#### [Records provided]
——————

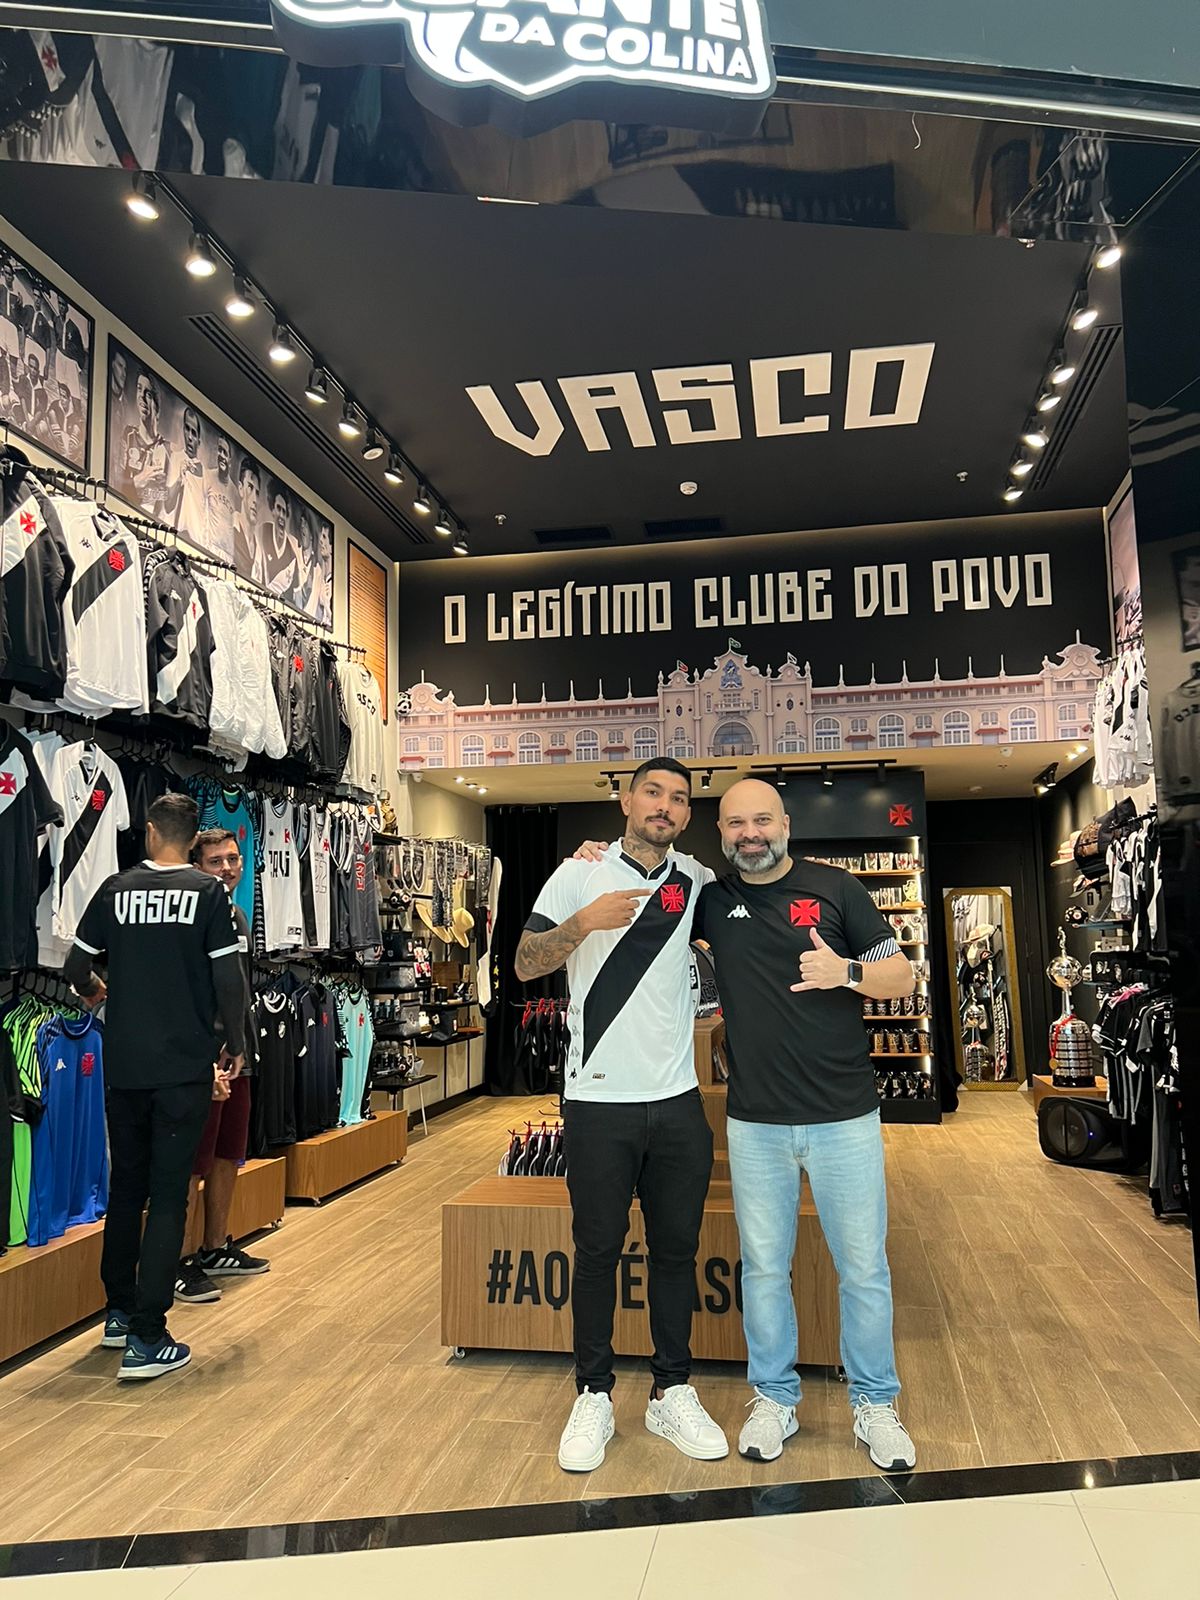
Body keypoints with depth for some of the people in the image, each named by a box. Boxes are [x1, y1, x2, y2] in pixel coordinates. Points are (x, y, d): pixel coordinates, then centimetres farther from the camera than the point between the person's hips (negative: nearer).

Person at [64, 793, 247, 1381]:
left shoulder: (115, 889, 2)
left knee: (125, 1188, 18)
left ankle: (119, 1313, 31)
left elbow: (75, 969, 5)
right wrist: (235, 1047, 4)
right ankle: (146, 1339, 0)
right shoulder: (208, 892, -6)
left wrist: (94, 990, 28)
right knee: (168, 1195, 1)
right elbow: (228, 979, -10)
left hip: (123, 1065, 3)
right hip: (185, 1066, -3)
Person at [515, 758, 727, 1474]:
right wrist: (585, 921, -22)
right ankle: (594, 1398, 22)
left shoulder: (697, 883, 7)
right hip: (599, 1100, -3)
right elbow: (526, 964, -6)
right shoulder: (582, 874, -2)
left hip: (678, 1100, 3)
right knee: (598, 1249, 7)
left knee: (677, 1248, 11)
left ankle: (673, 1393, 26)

——————

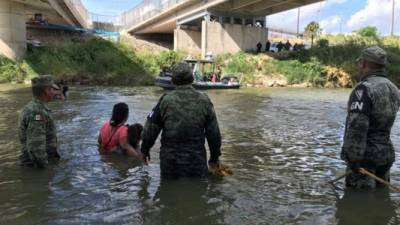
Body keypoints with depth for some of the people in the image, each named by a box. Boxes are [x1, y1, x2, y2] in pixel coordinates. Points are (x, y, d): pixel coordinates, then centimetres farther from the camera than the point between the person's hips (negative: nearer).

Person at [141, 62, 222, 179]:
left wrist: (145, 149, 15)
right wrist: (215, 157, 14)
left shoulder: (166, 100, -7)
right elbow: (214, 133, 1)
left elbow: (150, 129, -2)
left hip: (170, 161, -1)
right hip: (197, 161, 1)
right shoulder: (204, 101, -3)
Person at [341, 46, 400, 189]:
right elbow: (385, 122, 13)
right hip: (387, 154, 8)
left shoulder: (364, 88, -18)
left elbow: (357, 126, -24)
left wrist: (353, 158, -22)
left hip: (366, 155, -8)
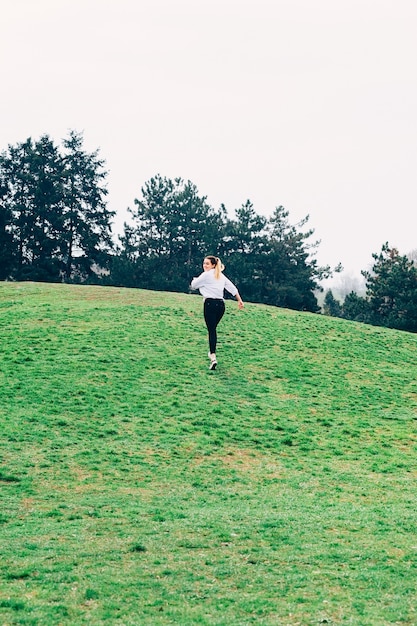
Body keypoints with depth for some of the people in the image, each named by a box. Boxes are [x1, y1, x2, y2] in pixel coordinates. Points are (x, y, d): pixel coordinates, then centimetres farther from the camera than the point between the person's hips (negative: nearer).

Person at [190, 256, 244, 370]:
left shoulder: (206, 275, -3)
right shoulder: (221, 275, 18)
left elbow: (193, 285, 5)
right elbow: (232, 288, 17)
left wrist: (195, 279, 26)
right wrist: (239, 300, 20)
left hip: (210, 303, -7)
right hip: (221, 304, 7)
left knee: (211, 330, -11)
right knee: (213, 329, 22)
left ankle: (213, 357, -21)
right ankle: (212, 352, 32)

——————

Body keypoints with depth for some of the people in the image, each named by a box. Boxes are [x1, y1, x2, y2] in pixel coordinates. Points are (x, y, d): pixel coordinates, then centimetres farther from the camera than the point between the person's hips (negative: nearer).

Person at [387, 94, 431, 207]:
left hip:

——————

#### [Goal of the exercise]
Above are some records. Reproduce the lines from the one with "right elbow: (214, 133, 1)" down to the one with "right ankle: (212, 352, 32)", keeping both, and leave every picture out.

#### [Exercise solution]
right elbow: (214, 133, 1)
left elbow: (150, 129, -2)
left hip: (170, 161, -1)
right hip: (197, 161, 1)
right shoulder: (204, 101, -3)
Person at [341, 46, 400, 189]:
right elbow: (385, 122, 13)
right hip: (387, 154, 8)
left shoulder: (364, 88, -18)
left elbow: (357, 126, -24)
left wrist: (353, 158, -22)
left hip: (366, 155, -8)
Body keypoints with depth for some of the people in the image, each named by a box. Boxes are [x1, y1, x2, y2] in pixel coordinates. Points are (x, y, d): pixel coordinates, then centimetres farther from the camera than the point between the person's hips (negative: nearer).

Person at [190, 256, 244, 370]:
left shoulder: (206, 275, -3)
right shoulder: (221, 275, 18)
left elbow: (193, 285, 5)
right elbow: (232, 288, 17)
left wrist: (195, 279, 26)
right wrist: (239, 300, 20)
left hip: (210, 303, -7)
right hip: (221, 304, 7)
left knee: (211, 330, -11)
right knee: (213, 329, 22)
left ankle: (213, 357, -21)
right ankle: (212, 352, 32)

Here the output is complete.